> **HOW TO COMPLETE THIS TASK**
From the listing below, output only the lines starting at the line that has "right hip: (255, 342)" and ending at the line that has "right shoulder: (1330, 324)", exactly as they appear, ends included.
┌──
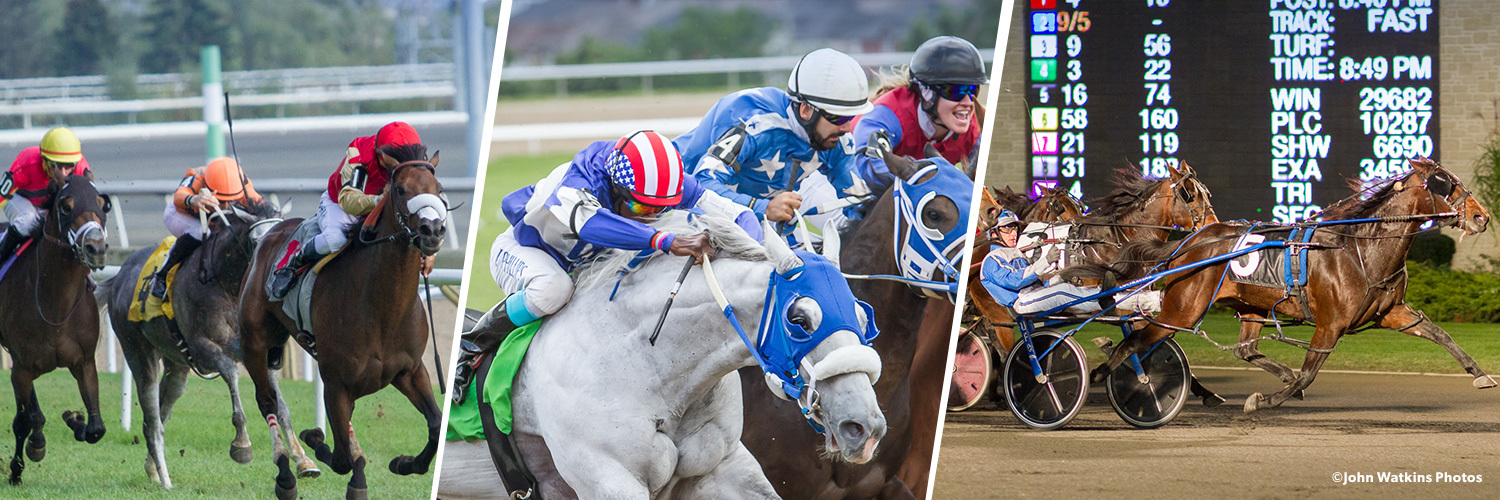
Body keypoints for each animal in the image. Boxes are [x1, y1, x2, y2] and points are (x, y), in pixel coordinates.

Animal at [0, 175, 110, 485]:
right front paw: (16, 471)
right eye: (65, 206)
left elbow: (96, 428)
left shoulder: (84, 362)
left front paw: (75, 419)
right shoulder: (22, 367)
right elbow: (22, 421)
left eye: (102, 204)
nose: (96, 248)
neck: (56, 306)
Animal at [97, 199, 280, 489]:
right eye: (257, 242)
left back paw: (152, 469)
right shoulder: (204, 348)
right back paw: (165, 480)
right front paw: (242, 444)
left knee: (162, 410)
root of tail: (119, 277)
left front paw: (301, 458)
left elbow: (277, 399)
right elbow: (231, 373)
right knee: (153, 422)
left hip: (176, 364)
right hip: (138, 351)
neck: (225, 284)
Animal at [238, 145, 447, 500]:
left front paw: (404, 463)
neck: (382, 309)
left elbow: (435, 424)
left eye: (440, 190)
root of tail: (272, 232)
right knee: (267, 400)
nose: (432, 231)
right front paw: (315, 441)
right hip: (255, 342)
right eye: (401, 189)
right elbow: (339, 457)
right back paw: (286, 475)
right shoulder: (336, 384)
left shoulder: (410, 370)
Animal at [1070, 158, 1492, 413]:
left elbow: (1439, 333)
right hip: (1185, 308)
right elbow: (1309, 372)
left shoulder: (1394, 313)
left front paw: (1481, 375)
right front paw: (1264, 400)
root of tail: (1192, 241)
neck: (1360, 245)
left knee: (1240, 348)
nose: (1481, 216)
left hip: (1248, 307)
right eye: (1445, 184)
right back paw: (1103, 372)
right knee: (1139, 339)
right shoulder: (1330, 324)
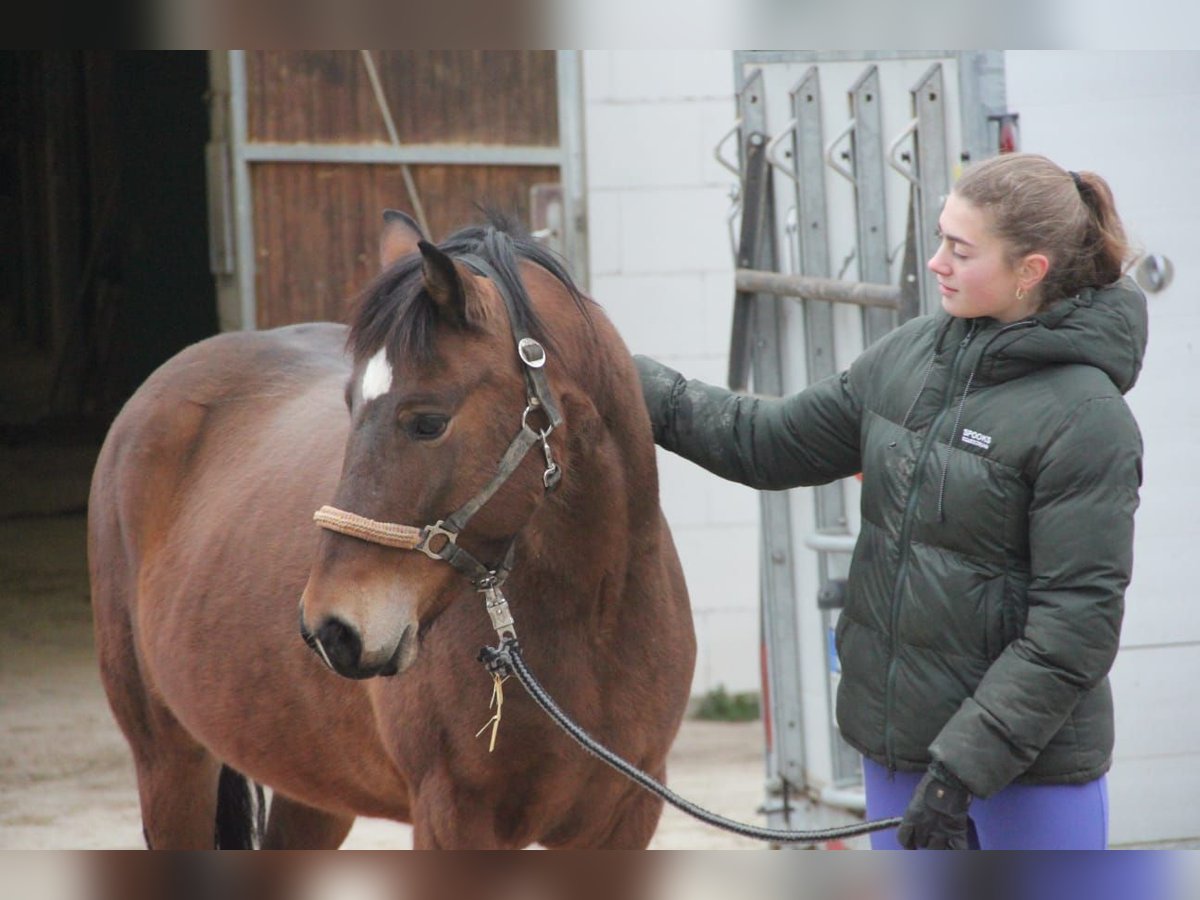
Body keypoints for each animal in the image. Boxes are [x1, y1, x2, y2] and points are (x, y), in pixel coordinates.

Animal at [87, 214, 696, 849]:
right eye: (349, 407)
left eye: (428, 422)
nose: (331, 629)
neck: (593, 620)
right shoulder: (452, 817)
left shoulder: (626, 817)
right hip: (169, 761)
└──
> **ANSWER SPACE**
right hip: (255, 342)
right eye: (401, 189)
right elbow: (339, 457)
right back paw: (286, 475)
right shoulder: (336, 384)
left shoulder: (410, 370)
Animal at [1070, 158, 1492, 413]:
left elbow: (1439, 333)
right hip: (1185, 308)
right elbow: (1309, 372)
left shoulder: (1394, 313)
left front paw: (1481, 375)
right front paw: (1264, 400)
root of tail: (1192, 241)
neck: (1360, 245)
left knee: (1240, 348)
nose: (1481, 216)
left hip: (1248, 307)
right eye: (1445, 184)
right back paw: (1103, 372)
right knee: (1139, 339)
right shoulder: (1330, 324)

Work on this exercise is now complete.